» **What is needed**: For every entry that follows, return the words exactly and omit any picture.

» **Records for the task**:
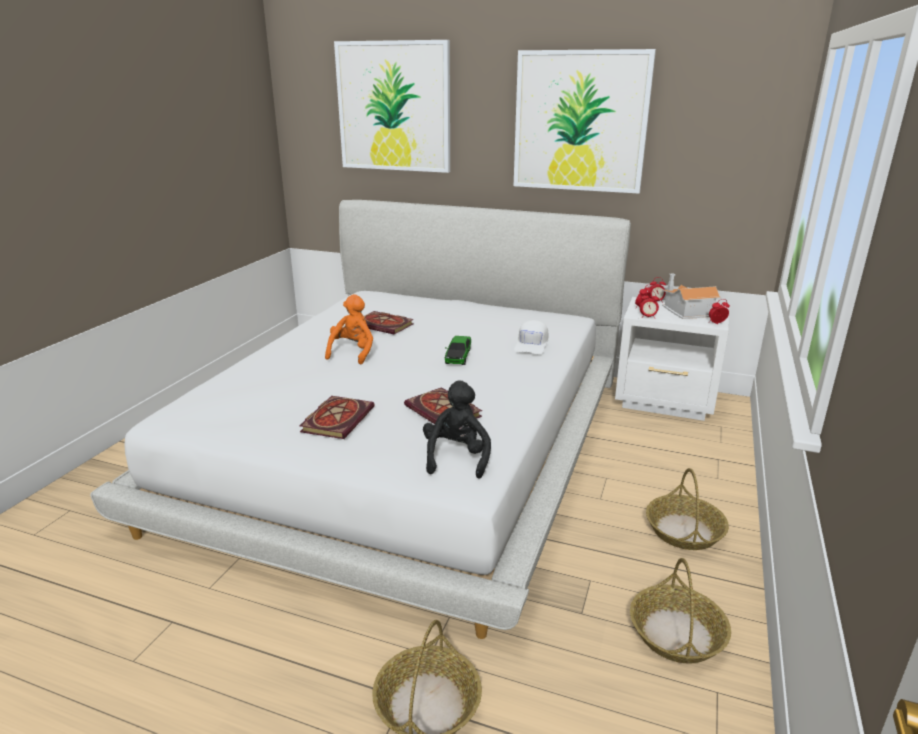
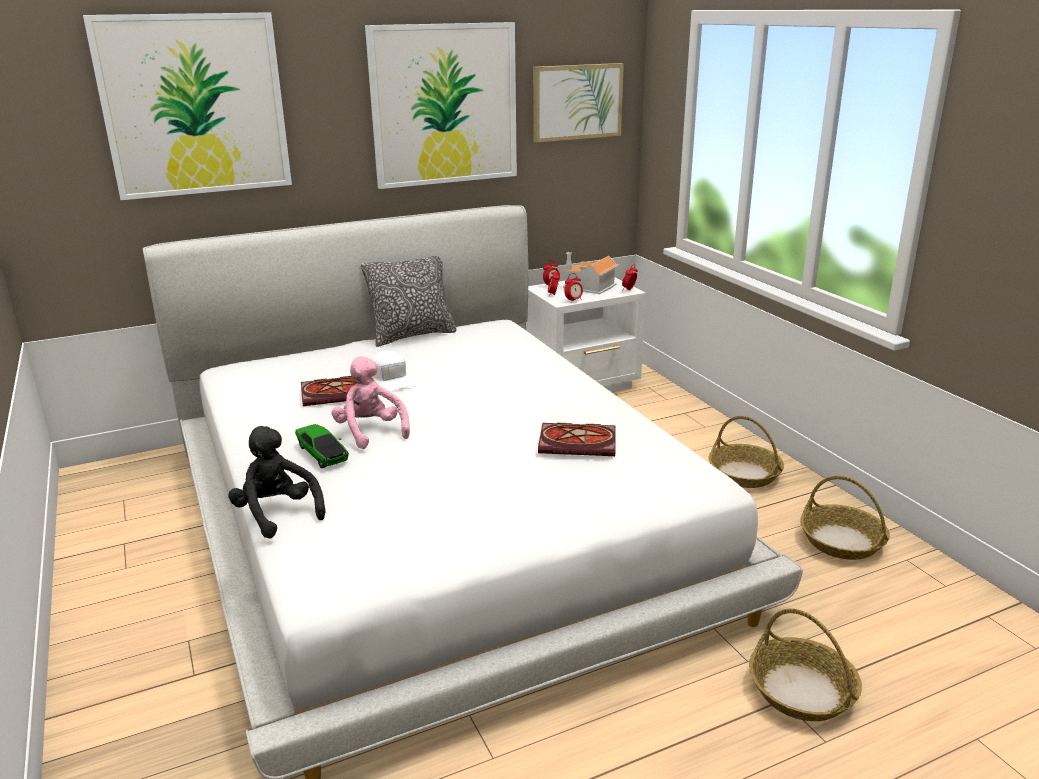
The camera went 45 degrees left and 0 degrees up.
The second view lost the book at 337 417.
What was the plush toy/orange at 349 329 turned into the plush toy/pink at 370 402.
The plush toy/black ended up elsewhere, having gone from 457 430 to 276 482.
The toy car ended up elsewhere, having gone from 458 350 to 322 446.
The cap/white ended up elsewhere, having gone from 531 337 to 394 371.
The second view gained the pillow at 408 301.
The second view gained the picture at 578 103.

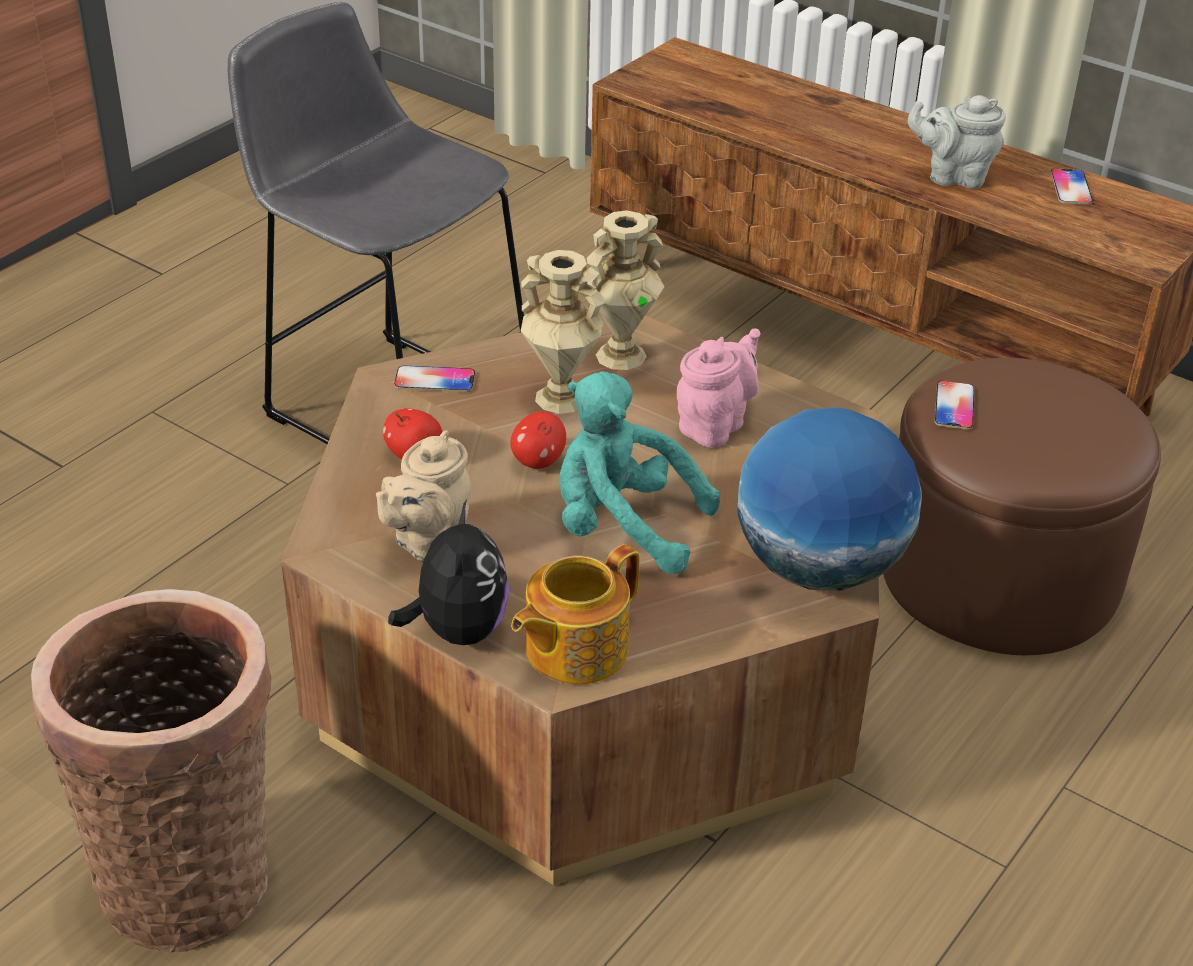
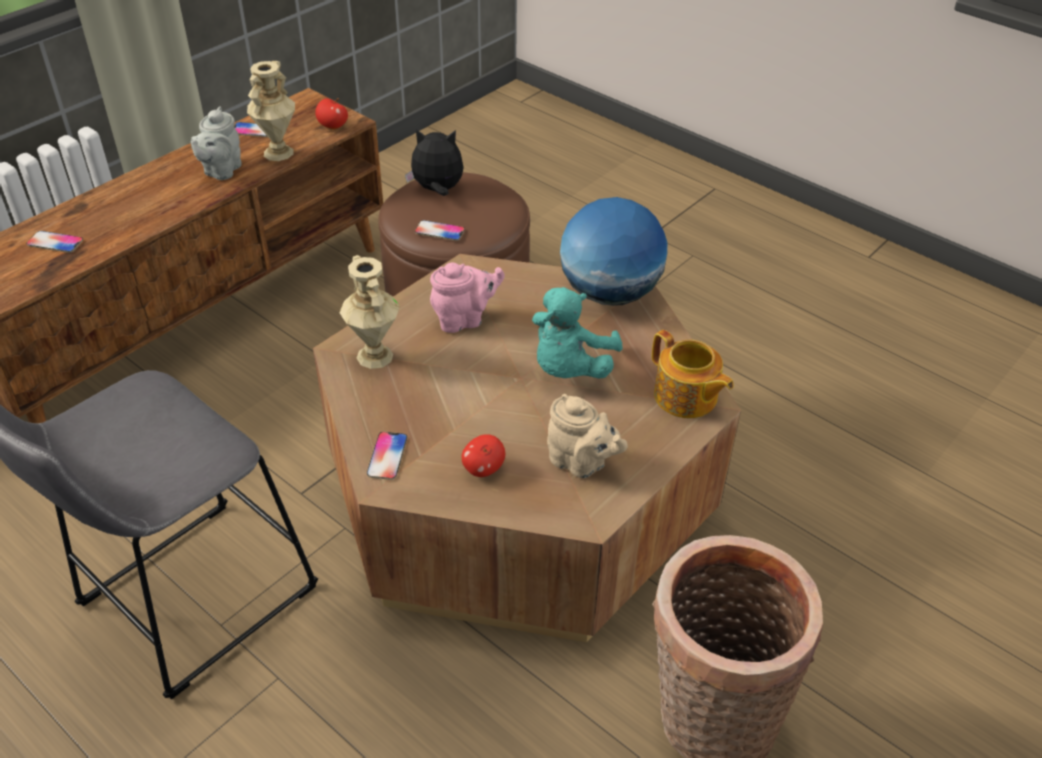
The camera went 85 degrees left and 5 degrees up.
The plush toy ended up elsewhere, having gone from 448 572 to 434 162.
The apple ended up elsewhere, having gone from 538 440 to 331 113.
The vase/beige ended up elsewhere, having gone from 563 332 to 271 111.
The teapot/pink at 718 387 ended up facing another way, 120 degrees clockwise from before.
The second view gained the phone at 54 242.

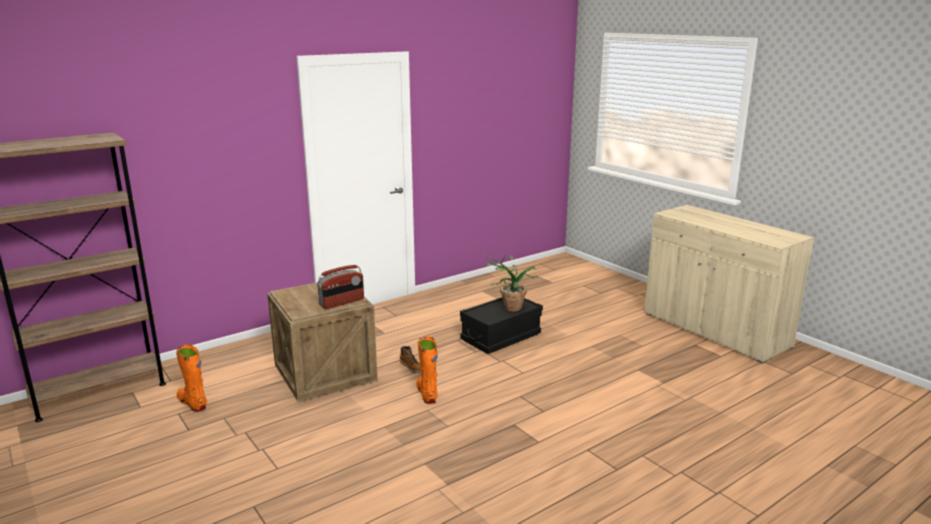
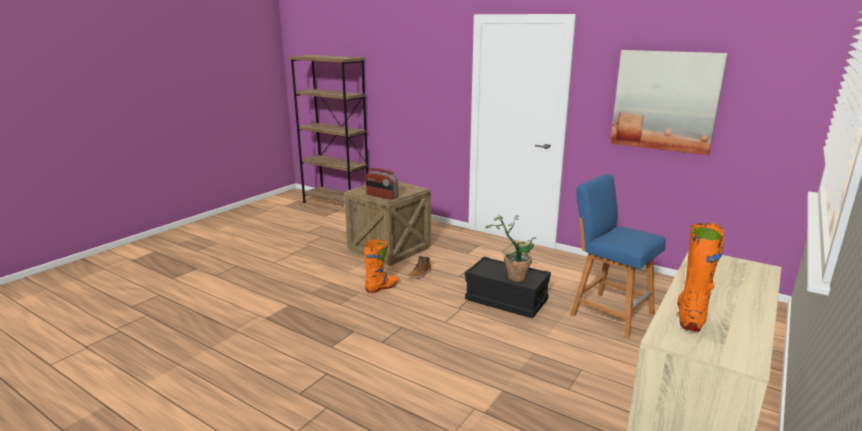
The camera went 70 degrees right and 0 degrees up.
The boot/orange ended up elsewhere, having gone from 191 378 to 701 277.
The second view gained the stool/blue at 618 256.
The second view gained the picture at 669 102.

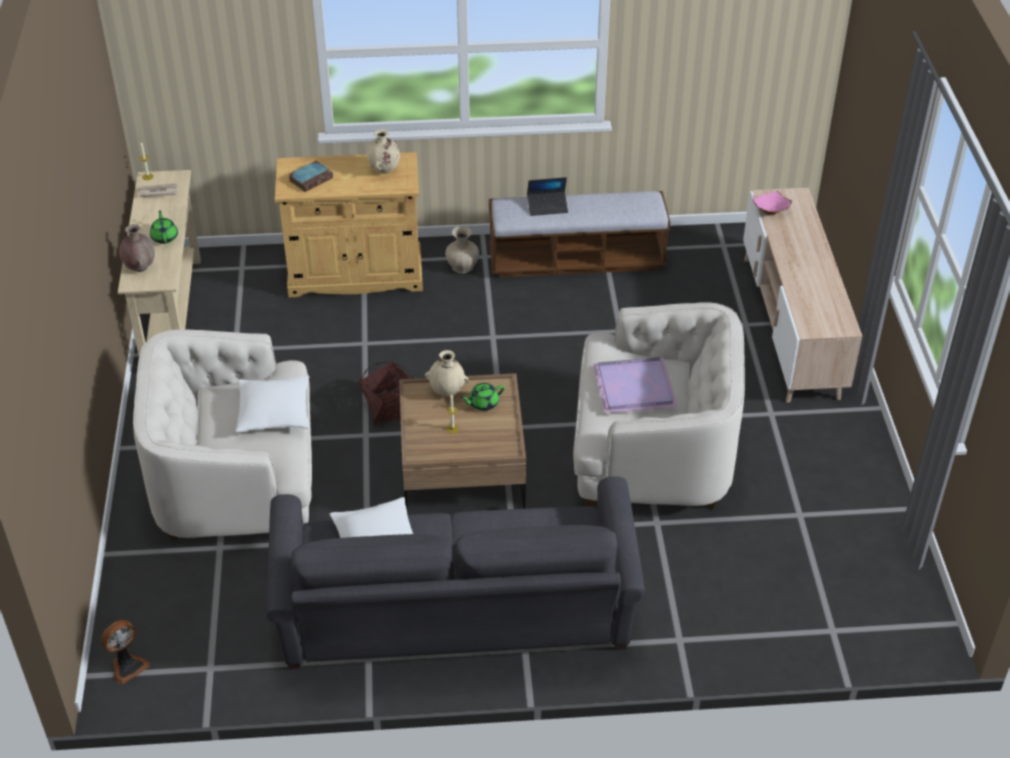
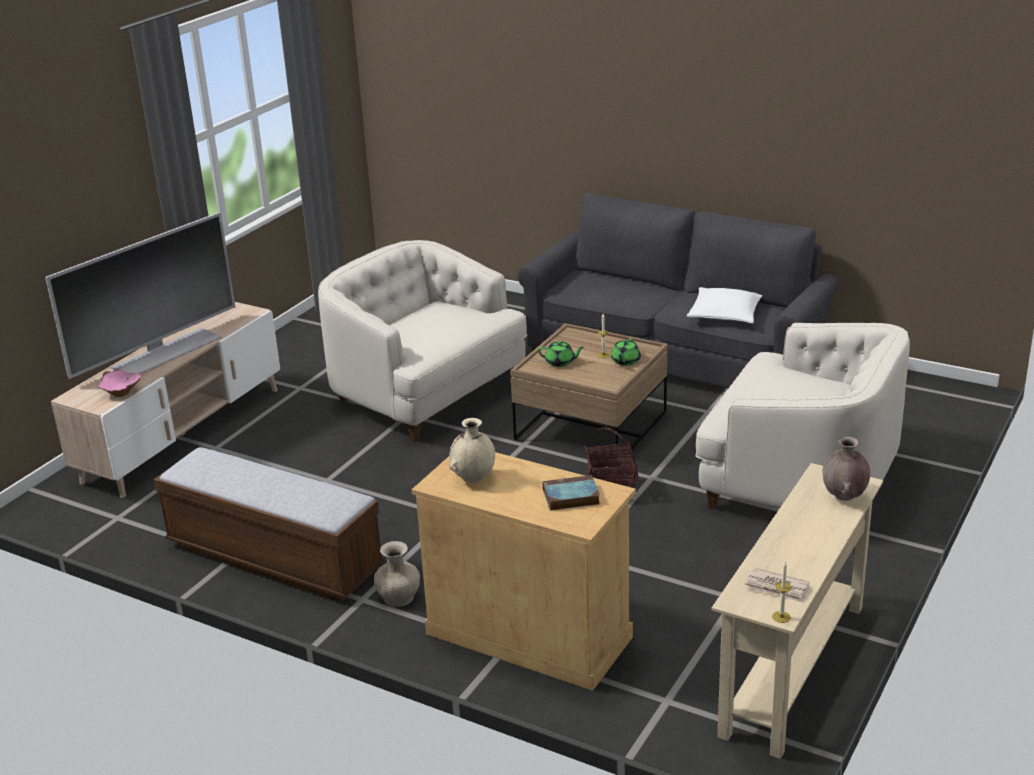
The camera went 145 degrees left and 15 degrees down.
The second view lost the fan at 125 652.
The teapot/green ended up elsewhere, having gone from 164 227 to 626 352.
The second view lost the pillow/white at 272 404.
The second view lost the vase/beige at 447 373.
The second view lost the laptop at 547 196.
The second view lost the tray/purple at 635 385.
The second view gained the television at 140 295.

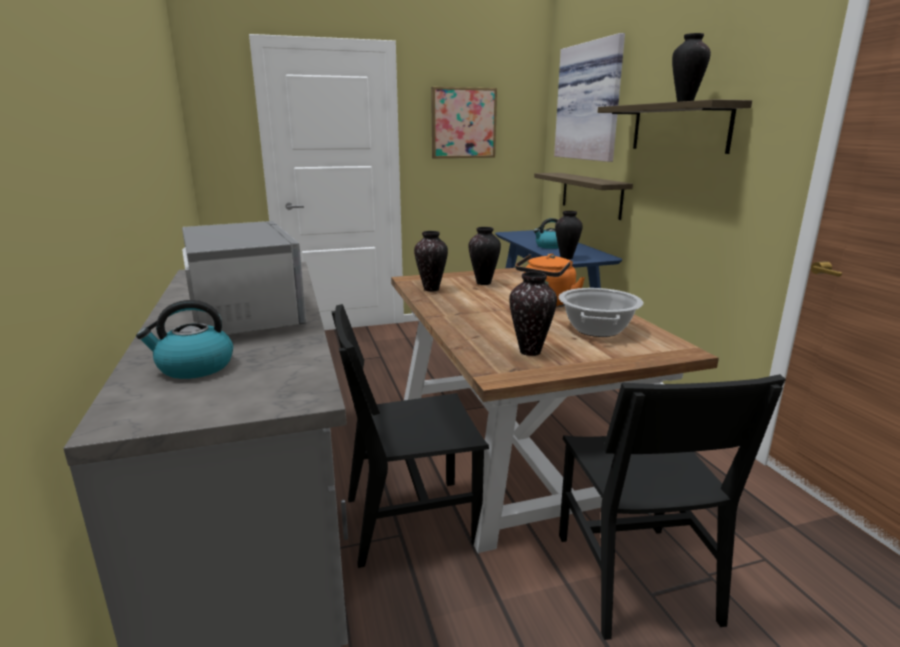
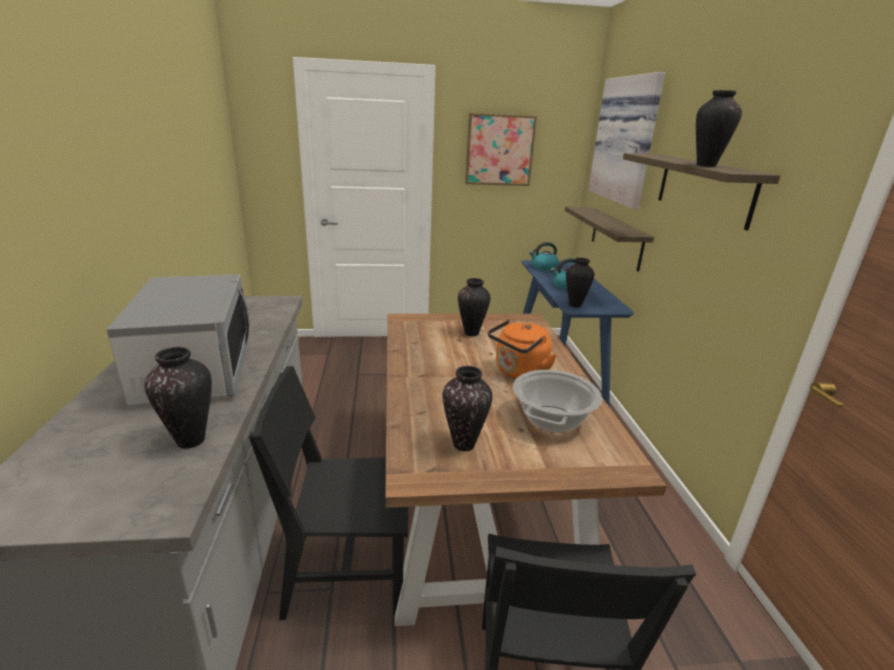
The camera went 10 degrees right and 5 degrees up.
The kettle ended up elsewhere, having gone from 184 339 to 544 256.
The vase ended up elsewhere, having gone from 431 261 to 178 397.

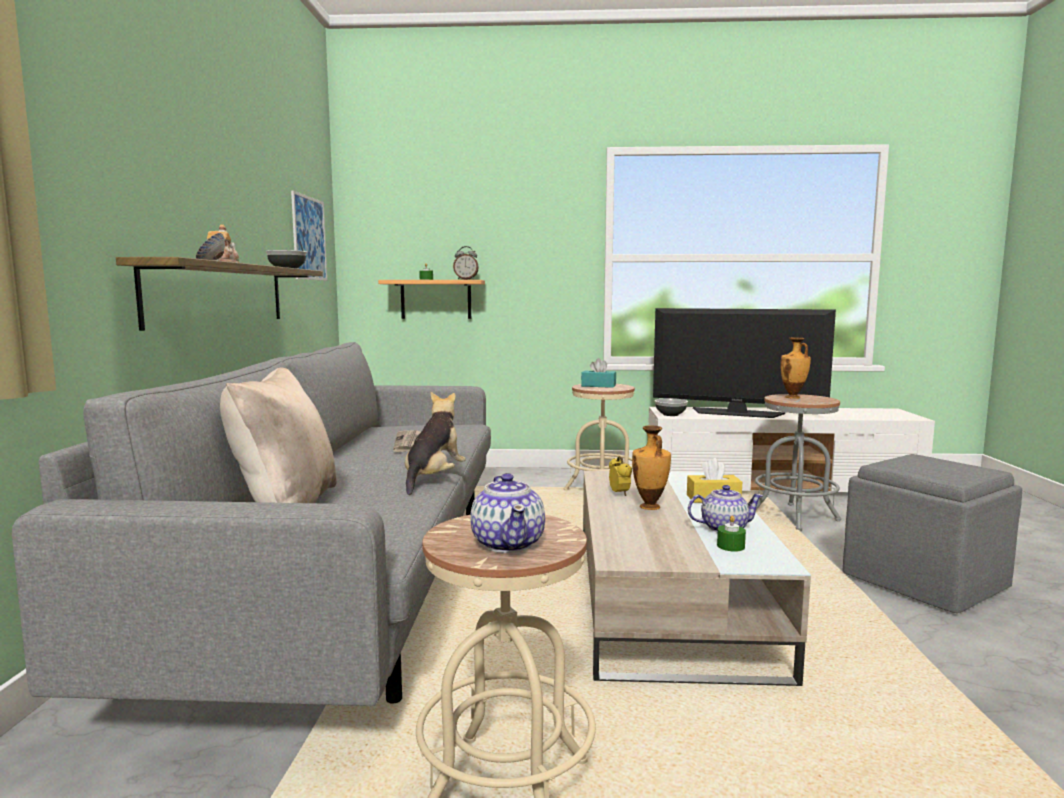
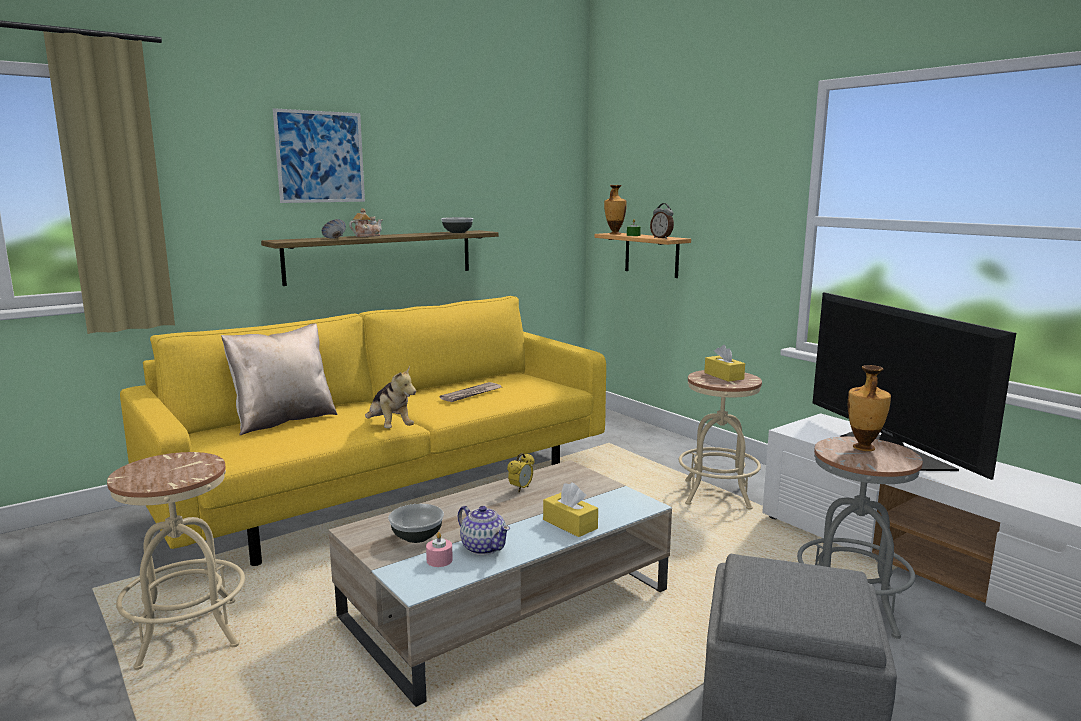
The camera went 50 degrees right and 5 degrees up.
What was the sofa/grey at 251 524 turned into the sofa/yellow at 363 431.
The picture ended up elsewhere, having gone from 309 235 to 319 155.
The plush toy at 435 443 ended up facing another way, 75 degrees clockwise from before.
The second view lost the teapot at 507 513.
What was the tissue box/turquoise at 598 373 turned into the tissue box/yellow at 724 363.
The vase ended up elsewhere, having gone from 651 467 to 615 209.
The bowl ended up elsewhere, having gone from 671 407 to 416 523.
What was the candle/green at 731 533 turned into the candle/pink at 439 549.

» **Solution to this problem**:
The camera went 45 degrees left and 0 degrees up.
The second view lost the book at 337 417.
What was the plush toy/orange at 349 329 turned into the plush toy/pink at 370 402.
The plush toy/black ended up elsewhere, having gone from 457 430 to 276 482.
The toy car ended up elsewhere, having gone from 458 350 to 322 446.
The cap/white ended up elsewhere, having gone from 531 337 to 394 371.
The second view gained the pillow at 408 301.
The second view gained the picture at 578 103.

The camera went 85 degrees left and 5 degrees up.
The plush toy ended up elsewhere, having gone from 448 572 to 434 162.
The apple ended up elsewhere, having gone from 538 440 to 331 113.
The vase/beige ended up elsewhere, having gone from 563 332 to 271 111.
The teapot/pink at 718 387 ended up facing another way, 120 degrees clockwise from before.
The second view gained the phone at 54 242.

The camera went 70 degrees right and 0 degrees up.
The boot/orange ended up elsewhere, having gone from 191 378 to 701 277.
The second view gained the stool/blue at 618 256.
The second view gained the picture at 669 102.

The camera went 145 degrees left and 15 degrees down.
The second view lost the fan at 125 652.
The teapot/green ended up elsewhere, having gone from 164 227 to 626 352.
The second view lost the pillow/white at 272 404.
The second view lost the vase/beige at 447 373.
The second view lost the laptop at 547 196.
The second view lost the tray/purple at 635 385.
The second view gained the television at 140 295.

The camera went 10 degrees right and 5 degrees up.
The kettle ended up elsewhere, having gone from 184 339 to 544 256.
The vase ended up elsewhere, having gone from 431 261 to 178 397.

The camera went 50 degrees right and 5 degrees up.
What was the sofa/grey at 251 524 turned into the sofa/yellow at 363 431.
The picture ended up elsewhere, having gone from 309 235 to 319 155.
The plush toy at 435 443 ended up facing another way, 75 degrees clockwise from before.
The second view lost the teapot at 507 513.
What was the tissue box/turquoise at 598 373 turned into the tissue box/yellow at 724 363.
The vase ended up elsewhere, having gone from 651 467 to 615 209.
The bowl ended up elsewhere, having gone from 671 407 to 416 523.
What was the candle/green at 731 533 turned into the candle/pink at 439 549.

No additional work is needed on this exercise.